_Exercise directions_
Locate each line with the string "right" in the listing below and copy it.

───── Data supplied ─────

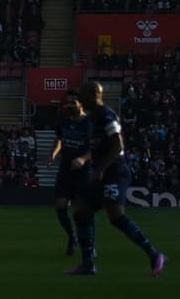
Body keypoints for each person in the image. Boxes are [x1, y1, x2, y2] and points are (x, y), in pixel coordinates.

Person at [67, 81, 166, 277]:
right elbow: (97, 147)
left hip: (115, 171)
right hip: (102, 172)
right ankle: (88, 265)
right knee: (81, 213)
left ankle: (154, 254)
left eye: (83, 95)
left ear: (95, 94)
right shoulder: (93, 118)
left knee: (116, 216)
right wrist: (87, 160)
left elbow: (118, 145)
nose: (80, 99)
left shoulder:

─────
───── Data supplied ─────

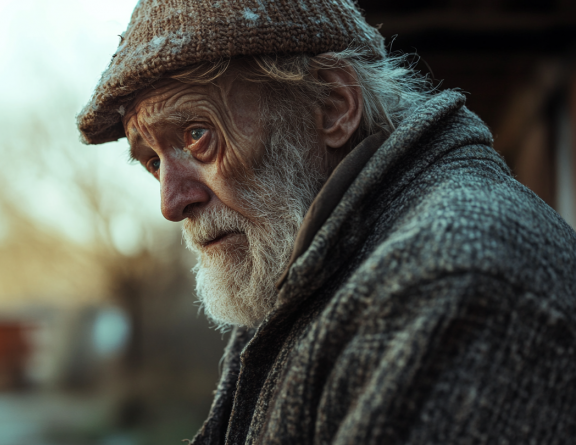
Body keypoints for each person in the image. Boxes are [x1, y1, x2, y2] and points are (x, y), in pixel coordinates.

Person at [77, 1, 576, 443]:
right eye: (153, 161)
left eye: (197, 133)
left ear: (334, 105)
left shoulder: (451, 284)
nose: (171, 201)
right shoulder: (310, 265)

─────

_Output for this exercise_
right elbow: (97, 147)
right hip: (102, 172)
right ankle: (88, 265)
right knee: (81, 213)
right shoulder: (93, 118)
right wrist: (87, 160)
right eye: (153, 161)
right shoulder: (310, 265)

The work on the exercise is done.